Keadaan imunosupresi yang lama pada pasien pasca pencangkokan ginjal dapat
menjadi predisposisi infeksi herpesvirus 8 (HHV-8) dan sarkoma Kaposi yang
terkait.
Kelainan Gigi
Gigi lambat tumbuh dilaporkan pada anak-anak dengan GGK. Hipoplasi enamel
pada gigi susu maupun permanen dengan atau tanpa warnanya berubah menjadi
coklat juga dapat timbul.
Pada pasien GGK dewasa, penyempitan atau kalsifikasi ruang pulpa juga dapat
terjadi. Penyebab yang sebenarnya dari perubahan gigi ini belum diketahui.
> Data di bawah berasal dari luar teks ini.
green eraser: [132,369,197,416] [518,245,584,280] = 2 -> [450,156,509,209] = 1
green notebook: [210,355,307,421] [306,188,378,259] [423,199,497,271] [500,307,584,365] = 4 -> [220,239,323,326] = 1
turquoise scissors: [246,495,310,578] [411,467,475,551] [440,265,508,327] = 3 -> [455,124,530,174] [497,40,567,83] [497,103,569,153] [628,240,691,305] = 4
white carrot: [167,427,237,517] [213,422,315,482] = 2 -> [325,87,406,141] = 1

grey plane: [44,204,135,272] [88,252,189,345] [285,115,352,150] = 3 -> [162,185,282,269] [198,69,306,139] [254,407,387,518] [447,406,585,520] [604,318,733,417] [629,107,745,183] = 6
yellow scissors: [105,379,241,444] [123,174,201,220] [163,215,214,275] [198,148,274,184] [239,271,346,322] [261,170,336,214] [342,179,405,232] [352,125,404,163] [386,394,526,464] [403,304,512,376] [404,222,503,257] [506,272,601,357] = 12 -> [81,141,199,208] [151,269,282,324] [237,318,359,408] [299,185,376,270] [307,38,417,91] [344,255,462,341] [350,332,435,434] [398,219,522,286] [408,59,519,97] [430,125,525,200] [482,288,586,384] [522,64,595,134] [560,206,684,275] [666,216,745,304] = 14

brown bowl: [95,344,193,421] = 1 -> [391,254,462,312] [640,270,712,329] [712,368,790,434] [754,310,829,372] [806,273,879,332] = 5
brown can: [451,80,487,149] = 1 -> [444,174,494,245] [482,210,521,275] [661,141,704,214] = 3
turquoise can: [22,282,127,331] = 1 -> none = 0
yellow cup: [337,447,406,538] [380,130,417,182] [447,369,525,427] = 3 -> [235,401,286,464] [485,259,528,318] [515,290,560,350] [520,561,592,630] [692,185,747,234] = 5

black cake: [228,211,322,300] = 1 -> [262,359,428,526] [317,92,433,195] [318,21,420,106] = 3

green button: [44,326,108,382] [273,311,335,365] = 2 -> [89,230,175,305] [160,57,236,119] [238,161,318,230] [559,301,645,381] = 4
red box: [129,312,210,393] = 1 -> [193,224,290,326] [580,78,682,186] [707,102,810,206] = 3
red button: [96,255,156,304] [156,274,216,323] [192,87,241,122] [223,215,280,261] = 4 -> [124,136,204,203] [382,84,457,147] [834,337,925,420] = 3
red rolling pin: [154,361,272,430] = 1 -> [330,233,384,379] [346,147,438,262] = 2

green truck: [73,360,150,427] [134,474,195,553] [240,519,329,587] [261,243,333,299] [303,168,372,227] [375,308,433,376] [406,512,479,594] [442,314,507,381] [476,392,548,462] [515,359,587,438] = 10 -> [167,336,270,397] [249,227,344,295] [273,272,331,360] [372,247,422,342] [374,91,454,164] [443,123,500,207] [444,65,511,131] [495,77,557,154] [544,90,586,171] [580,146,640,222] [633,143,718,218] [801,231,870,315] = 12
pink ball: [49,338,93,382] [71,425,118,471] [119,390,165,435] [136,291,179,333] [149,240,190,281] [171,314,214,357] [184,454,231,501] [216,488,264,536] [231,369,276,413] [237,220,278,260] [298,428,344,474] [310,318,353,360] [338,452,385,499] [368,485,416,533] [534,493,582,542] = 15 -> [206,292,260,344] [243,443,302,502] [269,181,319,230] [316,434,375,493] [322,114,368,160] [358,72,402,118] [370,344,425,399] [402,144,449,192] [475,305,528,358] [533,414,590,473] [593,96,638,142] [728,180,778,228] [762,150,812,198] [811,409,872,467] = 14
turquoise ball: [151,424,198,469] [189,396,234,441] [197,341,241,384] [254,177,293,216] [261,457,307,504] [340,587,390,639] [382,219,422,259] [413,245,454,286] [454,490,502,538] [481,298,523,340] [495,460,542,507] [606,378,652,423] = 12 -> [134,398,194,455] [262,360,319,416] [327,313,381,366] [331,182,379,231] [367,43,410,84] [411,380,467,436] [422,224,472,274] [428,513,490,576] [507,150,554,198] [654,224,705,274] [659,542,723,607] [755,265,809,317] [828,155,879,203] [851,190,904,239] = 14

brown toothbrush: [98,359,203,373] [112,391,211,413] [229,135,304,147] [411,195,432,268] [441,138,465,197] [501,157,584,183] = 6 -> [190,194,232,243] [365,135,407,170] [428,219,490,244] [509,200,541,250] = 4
Resipien cangkok ginjal mengalami penyempitan ruang pulpa lebih banyak
daripada pasien yang menerima hemodialisis. Tidak ada hubungan yang
konsisiten antara terapi kortikosteroid dengan penyempitan ruang pulpa.
Peningkatan maupun penurunan angka kejadian karies gigi telah dilaporkan pada
kelompok pasien GGK. Tetapi, tidak ada bukti yang menunjukkan peningkatan
risiko karies secara signifikan pada pasien dengan GGK. Walaupun pasien
mengalami xerostomia, tampaknya tidak ada peningkatan risiko terjadi karies
servikalis, seperti yang diperkirakan sebelumnya.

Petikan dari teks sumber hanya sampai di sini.